GIVEN TEXT —
The distance between the pull box and the new panel isn't critical, if
you want to locate the new panel 6' away that's perfectly fine. Don't
use the old fuse panel as a pull box, spend the $20 for a new one, the
inspector will be much happier with it. As with any pull box or junction
box, it has to be accessible, so you can't bury it behind sheetrock in
your finished space. You can get oversized covers for the pull box that
will overlap the sheetrock for a flush / finished appearance.

Pete C.


>
>
> > New CB panel (w/new service wiring) installed next to existing fusebox.
> Fusebox and CB panel connected together with 1 or more large (2"?) pieces
> of EMT.
>
> > The guts (fuses, sockets, etc. but not wires) of the fusebox were removed,
> effectively turning it into a junction box. Short
> > wires were run from the CB panel thru the EMT into the ex-fusebox and
> spliced to the existing wiring going to the rest of the
> > house.
> >
> > Eric Law
> >

Posted by RichK on July 27, 2007, 4:37 pm
Thanks for your help Pete C,



> Don't use the old fuse panel as a pull box, spend the $20 for a new one,
the
> inspector will be much happier with it.

So would I :-) In the case in point there are already two fuse boxes, one
being an adder for A/C. So I want to consolidate. Am also assuming that a
pull box might be a bit smaller.

> You can get oversized covers for the pull box that will overlap the
sheetrock for a flush / finished appearance.

That sounds even better.

Am also curious, as to the requirement for the neutrals running separately
from pull box to new panel. Obviously less work to run just one, as with
the ground.

Regards,

RichK






Posted by Pete C. on July 28, 2007, 3:41 am
RichK wrote:
>
> Thanks for your help Pete C,
>
>
> > Don't use the old fuse panel as a pull box, spend the $20 for a new one,
> the
> > inspector will be much happier with it.
>
> So would I :-) In the case in point there are already two fuse boxes, one
> being an adder for A/C. So I want to consolidate. Am also assuming that a
> pull box might be a bit smaller.
>
> > You can get oversized covers for the pull box that will overlap the
> sheetrock for a flush / finished appearance.
>
> That sounds even better.
>
> Am also curious, as to the requirement for the neutrals running separately
> from pull box to new panel. Obviously less work to run just one, as with
> the ground.
>
> Regards,
>
> RichK

I Don't have a code reference handy, but an obvious reason for separate
neutrals is that for GFCI circuit breakers if used and the AFCI circuit
breakers now required for circuits serving bedrooms, the circuit neutral
is required to run through the breaker so that the breaker circuitry can
make measurements of neutral current.

Posted by BillGill on July 28, 2007, 9:20 am
RichK wrote:
> Thanks for your help Pete C,

>
> Am also curious, as to the requirement for the neutrals running separately
> from pull box to new panel. Obviously less work to run just one, as with
> the ground.
>
> Regards,
>
> RichK
>
>
>
>
>

The obvious to me answer is that if you use just one
neutral all of the current from all of the circuits
winds up running through that one piece of wire. This
could easily lead to an overload condition.

Bill Gill

Posted by Stormin Mormon on July 28, 2007, 8:12 pm
With 220 volt feed to the house, it's very possible that if each
"leg" was running the same amperage, you'd have zero amps in the
neutral. So, the neutral is only for the imbalance.

--

Christopher A. Young
You can't shout down a troll.
You have to starve them.
.


:
: The obvious to me answer is that if you use just one
: neutral all of the current from all of the circuits
: winds up running through that one piece of wire. This
: could easily lead to an overload condition.

TASK GOAL — In the wiring thread, explain the reason Pete C. gives for running the neutrals separately from the pull box to the new panel. Answer in one to three sentences. The records are separate material and form no part of the wiring thread.

Extracted records:
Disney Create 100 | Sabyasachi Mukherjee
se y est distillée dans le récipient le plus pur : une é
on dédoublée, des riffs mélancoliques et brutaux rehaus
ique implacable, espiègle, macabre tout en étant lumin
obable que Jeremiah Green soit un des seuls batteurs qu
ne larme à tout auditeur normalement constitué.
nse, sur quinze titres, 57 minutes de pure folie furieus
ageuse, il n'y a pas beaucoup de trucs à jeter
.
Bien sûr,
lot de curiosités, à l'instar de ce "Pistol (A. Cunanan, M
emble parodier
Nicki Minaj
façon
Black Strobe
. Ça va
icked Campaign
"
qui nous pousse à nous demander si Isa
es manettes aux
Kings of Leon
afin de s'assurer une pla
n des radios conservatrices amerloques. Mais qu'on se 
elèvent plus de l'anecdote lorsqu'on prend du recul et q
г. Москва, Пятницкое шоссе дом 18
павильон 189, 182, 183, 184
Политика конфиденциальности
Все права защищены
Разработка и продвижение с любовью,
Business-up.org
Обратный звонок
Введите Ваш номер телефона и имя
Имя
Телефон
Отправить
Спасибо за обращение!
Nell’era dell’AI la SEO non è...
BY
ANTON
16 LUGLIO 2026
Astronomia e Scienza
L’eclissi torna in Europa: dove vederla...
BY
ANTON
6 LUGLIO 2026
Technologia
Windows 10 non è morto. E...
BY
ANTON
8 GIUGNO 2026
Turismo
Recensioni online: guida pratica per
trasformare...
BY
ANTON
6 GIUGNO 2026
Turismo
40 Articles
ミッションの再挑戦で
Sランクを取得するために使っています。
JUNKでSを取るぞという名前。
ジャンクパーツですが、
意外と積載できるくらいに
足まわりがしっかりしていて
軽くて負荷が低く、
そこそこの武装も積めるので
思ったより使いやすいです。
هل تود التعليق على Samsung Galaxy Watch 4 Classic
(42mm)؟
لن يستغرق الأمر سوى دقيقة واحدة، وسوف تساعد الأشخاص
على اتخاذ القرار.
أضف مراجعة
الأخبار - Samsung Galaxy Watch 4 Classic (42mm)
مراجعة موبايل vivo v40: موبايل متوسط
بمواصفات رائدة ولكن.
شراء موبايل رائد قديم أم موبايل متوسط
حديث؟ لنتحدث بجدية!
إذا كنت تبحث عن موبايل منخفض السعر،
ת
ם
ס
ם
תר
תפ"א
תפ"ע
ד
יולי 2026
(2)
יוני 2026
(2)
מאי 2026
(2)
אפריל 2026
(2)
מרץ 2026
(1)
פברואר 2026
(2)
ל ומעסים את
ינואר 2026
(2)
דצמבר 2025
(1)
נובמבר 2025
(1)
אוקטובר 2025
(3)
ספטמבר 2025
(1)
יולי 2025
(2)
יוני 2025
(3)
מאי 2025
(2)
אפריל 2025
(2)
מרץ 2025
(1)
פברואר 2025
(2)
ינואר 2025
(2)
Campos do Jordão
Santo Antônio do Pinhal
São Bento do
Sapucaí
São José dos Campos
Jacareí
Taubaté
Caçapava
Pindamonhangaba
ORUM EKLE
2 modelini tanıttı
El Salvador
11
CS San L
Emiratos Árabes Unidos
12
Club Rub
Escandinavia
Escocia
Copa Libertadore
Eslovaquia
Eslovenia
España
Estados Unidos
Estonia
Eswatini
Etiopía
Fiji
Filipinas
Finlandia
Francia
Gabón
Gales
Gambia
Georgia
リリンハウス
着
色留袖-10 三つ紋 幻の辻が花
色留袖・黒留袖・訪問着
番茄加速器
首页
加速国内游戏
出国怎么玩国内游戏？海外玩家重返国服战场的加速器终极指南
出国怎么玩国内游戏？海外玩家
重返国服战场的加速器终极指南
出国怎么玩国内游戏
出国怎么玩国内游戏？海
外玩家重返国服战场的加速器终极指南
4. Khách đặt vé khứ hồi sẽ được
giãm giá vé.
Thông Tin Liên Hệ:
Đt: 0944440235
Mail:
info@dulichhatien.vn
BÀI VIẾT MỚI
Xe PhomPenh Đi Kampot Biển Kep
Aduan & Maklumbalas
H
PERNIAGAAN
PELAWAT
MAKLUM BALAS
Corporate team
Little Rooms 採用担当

REPLY TO THE TASK — When GFCI breakers are used, and with the AFCI breakers now required for circuits serving bedrooms, each circuit's neutral has to run through its breaker. This lets the breaker circuitry measure the neutral current.